Cannes 2023 review: État Limite (Nicolas Peduzzi)

“The harsh reality displayed in État limite is that there is nearly no one left to provide care.”

Since 2023 started, French cinema has settled in hospital wings around Paris. After Claire Simon’s Our Body and Nicolas Philibert’s Sur l’Adamant, which both screened in Berlin, Nicolas Peduzzi’s new documentary État limite (On the Edge) in the Cannes sidebar section ‘l’ACID’ (which Peduzzi was already a part of two years ago with Ghost Song) is the latest film to show how people are received, treated and (possibly) cured in those places. This focus on the healthcare system can be the expression of an underlying concern about the current state of French society, in need of care. The harsh reality displayed in État limite is that there is nearly no one left to provide this care – the main character, Jamal Abdel Kader, stands as the only graduate psychiatrist for an entire hospital.
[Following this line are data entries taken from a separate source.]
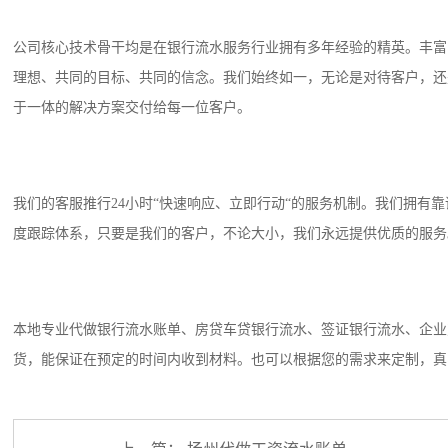
公司核心技术骨干均是在银行流水服务行业拥有多年经验的精英。丰富
理想、共同的目标、共同的信念。我们始终如一，无论是对待客户，还
于一体的解决方案交付给每一位客户。
我们的客服推行24小时“快速响应、立即行动“的服务机制。我们拥有
度跟踪体系，只要是我们的客户，不论大小，我们永远提供优质的服务
本地专业代做银行流水账单、房贷车贷银行流水、签证银行流水、企业
货，能保证在预定的时间内收到材料。也可以根据您的需求来定制，真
Emblematically, the film opens with his character’s absence. He is nowhere to be found when needed for an emergency, because he is withheld by another situation. Once he appears, the camera operator has to run in his wake so as to keep up with his pace for the remainder of the movie. Jamal rushes from one case to another, but when in the presence of a fellow human being in pain, he is ready to take all the time in the world in order to, in his own words, “create a non-toxic environment” where that person could start to get better. By doing so, Jamal places himself in conflict with the ongoing general politics, which aim for a medical system every day more cost-effective. He does so knowingly; moreover, he sees no problem in discussing it openly with his fellow workers and with Peduzzi himself.

Jamal is an outstanding character for the movie, due to his ability to take a step back, reflect upon the struggle between his work ethics and his quickly degrading work conditions, and express his thoughts in a clear and sound way. Seeing him kindly interact with his patients, brought to him after a suicide attempt or by the police, is as awe-inspiring as it is to listen to him discourse about the current state of the healthcare system. His words as much as his actions become exhibits in his case against the dehumanization forced on us by the economic system – public hospitals being a severe case of something experienced in so many workplaces, customer services and civil services. We are reduced to predefined boxes and standard functionalities, and therefore we become interchangeable and expendable. As Jamal is told by the psychiatrist he turns to: the people in charge “do not care at all if the patients die, or even if you die”. Under these circumstances, where is the limit, what are the solutions? In a melodramatic work of fiction, it would have been a resignation, or even a suicide or a sudden burst of violence. In Peduzzi’s documentary film, it is nothing more than the long overdue end of a workday, and the not long enough pause before the next.